### PAGE TEXT
------------------------
Emig noted his group hoped to help create programs that were “... more long lasting and sustainable” than previous programs or existing initiatives.

“The goal of the PRI is not to just feed someone everyday, as through food pantry efforts, but also to show people how to feed themselves and take better care of their lives as they work through the issue of poverty on a personal level,” he noted.

The PRI program affecting Osceola County is part of a larger “whole” — Region Three.

“There are already some counties within our region that have action programs up and running,” Emig pointed out. “Our immediate area has been a bit slow in getting things going.

“Attending this recent gathering in Big Rapids, and a couple of meetings previous to that, got a group of us fired up to really start working on the project rather than just giving it lip service.

‘We needed to start doing something.

“The whole point is to connect local, sate, and federal poverty reduction activities, and maximize economic opportunities.”

Following the larger gathering and think-tank sessions, representatives of local groups reconvened a few weeks after the Big Rapids meeting to consider what to do next.

“We need to get the word out about poverty in our area,” said Emig.

“Too often, people around any area, including our own county, simply tend to avoid recognizing that poverty exists.

“We need to create a better awareness of a situation that we all know is there, but that we may have wanted to ignore.”

The local PRI group plan to develop a poverty simulation program in the near future — a mock day-in-the-life situation for people having contact with area residents that allows them to, in some small way, feel how frustrating poverty can be.
------------------------
### EXTRACTED MATERIAL
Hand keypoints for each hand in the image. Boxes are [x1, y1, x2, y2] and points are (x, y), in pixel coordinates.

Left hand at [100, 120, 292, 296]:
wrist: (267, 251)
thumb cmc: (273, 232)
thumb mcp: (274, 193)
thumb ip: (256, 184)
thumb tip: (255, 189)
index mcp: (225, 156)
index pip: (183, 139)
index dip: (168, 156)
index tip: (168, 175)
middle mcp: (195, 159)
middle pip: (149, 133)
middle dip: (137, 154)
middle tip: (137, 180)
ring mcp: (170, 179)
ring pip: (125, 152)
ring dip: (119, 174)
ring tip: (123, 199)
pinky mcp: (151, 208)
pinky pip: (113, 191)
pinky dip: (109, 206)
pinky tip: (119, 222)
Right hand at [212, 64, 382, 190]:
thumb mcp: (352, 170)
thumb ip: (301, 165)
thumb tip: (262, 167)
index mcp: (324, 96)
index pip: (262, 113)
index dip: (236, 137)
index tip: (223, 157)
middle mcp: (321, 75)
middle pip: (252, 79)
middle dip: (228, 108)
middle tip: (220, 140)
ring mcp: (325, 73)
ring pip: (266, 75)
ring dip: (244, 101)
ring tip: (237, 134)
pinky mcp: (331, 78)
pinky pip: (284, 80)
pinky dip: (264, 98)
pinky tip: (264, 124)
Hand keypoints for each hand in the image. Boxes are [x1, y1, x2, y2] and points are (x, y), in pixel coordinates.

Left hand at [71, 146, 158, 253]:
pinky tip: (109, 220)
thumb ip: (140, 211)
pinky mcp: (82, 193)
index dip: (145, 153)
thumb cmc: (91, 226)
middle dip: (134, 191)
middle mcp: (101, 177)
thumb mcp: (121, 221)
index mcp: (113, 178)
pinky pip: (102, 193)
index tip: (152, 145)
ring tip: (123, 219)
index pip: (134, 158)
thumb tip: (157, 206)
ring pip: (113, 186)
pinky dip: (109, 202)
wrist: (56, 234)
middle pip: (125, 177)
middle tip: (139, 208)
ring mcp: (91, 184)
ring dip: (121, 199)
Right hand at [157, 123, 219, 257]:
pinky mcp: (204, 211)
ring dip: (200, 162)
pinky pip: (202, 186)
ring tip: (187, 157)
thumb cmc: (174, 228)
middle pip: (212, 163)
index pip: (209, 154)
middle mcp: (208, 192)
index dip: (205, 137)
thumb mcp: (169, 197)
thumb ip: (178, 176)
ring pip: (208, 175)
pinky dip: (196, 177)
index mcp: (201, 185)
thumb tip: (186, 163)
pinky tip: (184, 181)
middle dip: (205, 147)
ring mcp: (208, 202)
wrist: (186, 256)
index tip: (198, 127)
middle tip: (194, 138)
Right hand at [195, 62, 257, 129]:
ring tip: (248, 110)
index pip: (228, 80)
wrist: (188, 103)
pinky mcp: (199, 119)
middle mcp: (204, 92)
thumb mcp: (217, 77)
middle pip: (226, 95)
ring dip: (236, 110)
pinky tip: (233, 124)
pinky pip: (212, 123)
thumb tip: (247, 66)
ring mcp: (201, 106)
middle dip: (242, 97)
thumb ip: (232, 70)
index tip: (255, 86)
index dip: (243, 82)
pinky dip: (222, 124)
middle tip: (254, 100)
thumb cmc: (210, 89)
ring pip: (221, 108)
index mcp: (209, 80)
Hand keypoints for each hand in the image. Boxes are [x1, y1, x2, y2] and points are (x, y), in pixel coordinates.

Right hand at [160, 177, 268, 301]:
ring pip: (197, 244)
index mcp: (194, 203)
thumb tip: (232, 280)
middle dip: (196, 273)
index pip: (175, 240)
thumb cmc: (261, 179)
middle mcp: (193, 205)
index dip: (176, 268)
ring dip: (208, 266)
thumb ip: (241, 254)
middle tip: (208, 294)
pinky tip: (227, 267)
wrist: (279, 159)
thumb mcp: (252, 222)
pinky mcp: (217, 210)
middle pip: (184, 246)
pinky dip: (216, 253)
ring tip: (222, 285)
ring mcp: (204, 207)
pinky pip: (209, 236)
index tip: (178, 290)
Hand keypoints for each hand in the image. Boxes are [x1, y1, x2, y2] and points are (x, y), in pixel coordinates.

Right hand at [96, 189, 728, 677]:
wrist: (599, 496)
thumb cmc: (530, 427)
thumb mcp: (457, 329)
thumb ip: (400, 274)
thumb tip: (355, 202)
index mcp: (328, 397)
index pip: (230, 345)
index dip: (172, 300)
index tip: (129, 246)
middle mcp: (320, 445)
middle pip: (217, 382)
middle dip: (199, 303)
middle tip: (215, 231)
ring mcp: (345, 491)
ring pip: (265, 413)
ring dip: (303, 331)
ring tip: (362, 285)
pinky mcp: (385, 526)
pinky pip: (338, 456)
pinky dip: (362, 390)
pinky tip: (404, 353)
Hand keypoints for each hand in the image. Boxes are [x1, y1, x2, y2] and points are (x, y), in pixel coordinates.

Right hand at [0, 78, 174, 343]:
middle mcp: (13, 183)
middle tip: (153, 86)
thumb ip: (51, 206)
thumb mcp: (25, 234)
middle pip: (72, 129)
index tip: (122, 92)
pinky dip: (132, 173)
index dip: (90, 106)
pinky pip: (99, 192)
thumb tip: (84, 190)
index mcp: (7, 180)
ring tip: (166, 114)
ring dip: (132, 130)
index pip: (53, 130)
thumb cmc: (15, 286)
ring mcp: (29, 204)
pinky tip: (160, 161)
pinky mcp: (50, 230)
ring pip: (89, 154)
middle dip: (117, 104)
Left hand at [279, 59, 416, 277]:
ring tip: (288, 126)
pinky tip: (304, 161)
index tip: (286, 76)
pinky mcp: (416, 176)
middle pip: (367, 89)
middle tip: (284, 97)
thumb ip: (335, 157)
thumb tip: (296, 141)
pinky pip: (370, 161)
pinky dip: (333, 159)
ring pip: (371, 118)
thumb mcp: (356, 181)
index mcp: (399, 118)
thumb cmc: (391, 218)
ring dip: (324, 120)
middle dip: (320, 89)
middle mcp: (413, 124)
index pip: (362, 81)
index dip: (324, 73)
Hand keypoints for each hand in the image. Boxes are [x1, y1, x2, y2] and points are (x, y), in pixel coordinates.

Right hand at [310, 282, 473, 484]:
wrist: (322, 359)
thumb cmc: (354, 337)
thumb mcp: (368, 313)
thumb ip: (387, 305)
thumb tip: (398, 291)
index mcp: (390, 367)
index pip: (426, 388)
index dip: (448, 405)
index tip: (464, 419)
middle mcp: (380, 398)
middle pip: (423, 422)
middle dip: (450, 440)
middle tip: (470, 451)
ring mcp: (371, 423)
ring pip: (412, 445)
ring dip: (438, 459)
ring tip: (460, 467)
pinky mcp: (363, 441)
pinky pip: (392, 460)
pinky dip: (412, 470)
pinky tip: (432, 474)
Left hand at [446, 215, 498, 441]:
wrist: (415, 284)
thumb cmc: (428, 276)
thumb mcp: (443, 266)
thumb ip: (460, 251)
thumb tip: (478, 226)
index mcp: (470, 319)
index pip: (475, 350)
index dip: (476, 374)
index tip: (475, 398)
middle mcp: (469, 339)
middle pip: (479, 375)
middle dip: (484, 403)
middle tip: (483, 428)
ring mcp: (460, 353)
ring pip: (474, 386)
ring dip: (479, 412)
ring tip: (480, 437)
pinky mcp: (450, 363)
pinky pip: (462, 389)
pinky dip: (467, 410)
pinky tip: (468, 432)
------------------------
### ASSIGNMENT 1
List every place named in the poverty reduction article.
### ASSIGNMENT 2
Extend the poverty reduction article past its final sentence.

### TASK RESPONSE 1
Osceola County, Region Three, Big Rapids

### TASK RESPONSE 2
“We also plan to bring nationally recognized speakers into our area to address groups and organizations on the issue of poverty and poverty reduction efforts,” said Emig.

“This we hope to do by the end of summer.

“We think it is important to educate people about poverty and then be better able to create poverty reduction programs at a local level.

“If we are going to take action — any action — we want it to be meaningful.”

Emig and members of his group are painfully aware that they will never eradicate poverty — in Osceola County or anywhere else for that matter.

They hope to take simple, basic steps in dealing with the situation.

“We simply want to create awareness,” he said. “We hope to help folks develop more sensitivity to the situation.

“We’d like to see a few action steps taken — perhaps help individuals or groups fill some of the gaps in reaching out to neighbors in need.

“We’d like to see programs grow in our county that help people living in poverty gain the tools they need to pull themselves out of a life of poverty.

“We’d like to see our county — both the private and public sectors - better reach out to those in need of a hand up, not just a hand out.”